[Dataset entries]
■ ■ ■ ■ ■ ■ ■

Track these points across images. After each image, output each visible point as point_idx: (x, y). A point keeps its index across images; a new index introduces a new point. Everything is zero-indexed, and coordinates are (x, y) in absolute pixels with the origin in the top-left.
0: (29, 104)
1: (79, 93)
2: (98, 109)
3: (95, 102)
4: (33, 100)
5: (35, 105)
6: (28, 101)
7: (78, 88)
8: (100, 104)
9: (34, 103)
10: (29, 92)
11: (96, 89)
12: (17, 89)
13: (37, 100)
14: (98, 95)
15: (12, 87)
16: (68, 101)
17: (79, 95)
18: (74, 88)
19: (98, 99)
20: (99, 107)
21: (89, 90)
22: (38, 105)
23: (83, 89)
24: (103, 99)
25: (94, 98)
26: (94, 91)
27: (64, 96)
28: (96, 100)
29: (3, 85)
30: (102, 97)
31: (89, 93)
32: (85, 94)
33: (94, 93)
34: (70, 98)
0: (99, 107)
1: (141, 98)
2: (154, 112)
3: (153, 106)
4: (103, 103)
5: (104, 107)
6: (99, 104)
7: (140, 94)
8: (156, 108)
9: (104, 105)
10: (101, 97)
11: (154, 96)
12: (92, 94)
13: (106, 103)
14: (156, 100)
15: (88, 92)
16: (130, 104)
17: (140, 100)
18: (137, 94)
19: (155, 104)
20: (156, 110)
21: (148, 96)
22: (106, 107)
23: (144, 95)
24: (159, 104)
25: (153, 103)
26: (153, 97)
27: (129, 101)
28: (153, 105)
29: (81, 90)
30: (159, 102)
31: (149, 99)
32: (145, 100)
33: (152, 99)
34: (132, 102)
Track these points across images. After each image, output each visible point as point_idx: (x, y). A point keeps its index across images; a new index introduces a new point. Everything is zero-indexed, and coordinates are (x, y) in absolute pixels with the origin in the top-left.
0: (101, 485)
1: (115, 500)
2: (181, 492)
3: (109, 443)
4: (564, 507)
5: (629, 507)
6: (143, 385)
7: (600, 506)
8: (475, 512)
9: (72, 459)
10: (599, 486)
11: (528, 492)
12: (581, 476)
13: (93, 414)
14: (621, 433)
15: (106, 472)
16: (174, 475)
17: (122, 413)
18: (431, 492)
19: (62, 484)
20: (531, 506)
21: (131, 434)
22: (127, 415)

■ ■ ■ ■ ■ ■ ■

◆ **YOUR ASSIGNMENT**
Please output only the lines from the first line of the entries through the line with "33: (94, 93)", both included, exactly as written.

◆ **RESPONSE FOR THIS EXERCISE**
Track these points across images. After each image, output each visible point as point_idx: (x, y). A point keeps its index across images; a new index introduces a new point. Everything is zero-indexed, and coordinates are (x, y) in absolute pixels with the origin in the top-left.
0: (29, 104)
1: (79, 93)
2: (98, 109)
3: (95, 102)
4: (33, 100)
5: (35, 105)
6: (28, 101)
7: (78, 88)
8: (100, 104)
9: (34, 103)
10: (29, 92)
11: (96, 89)
12: (17, 89)
13: (37, 100)
14: (98, 95)
15: (12, 87)
16: (68, 101)
17: (79, 95)
18: (74, 88)
19: (98, 99)
20: (99, 107)
21: (89, 90)
22: (38, 105)
23: (83, 89)
24: (103, 99)
25: (94, 98)
26: (94, 91)
27: (64, 96)
28: (96, 100)
29: (3, 85)
30: (102, 97)
31: (89, 93)
32: (85, 94)
33: (94, 93)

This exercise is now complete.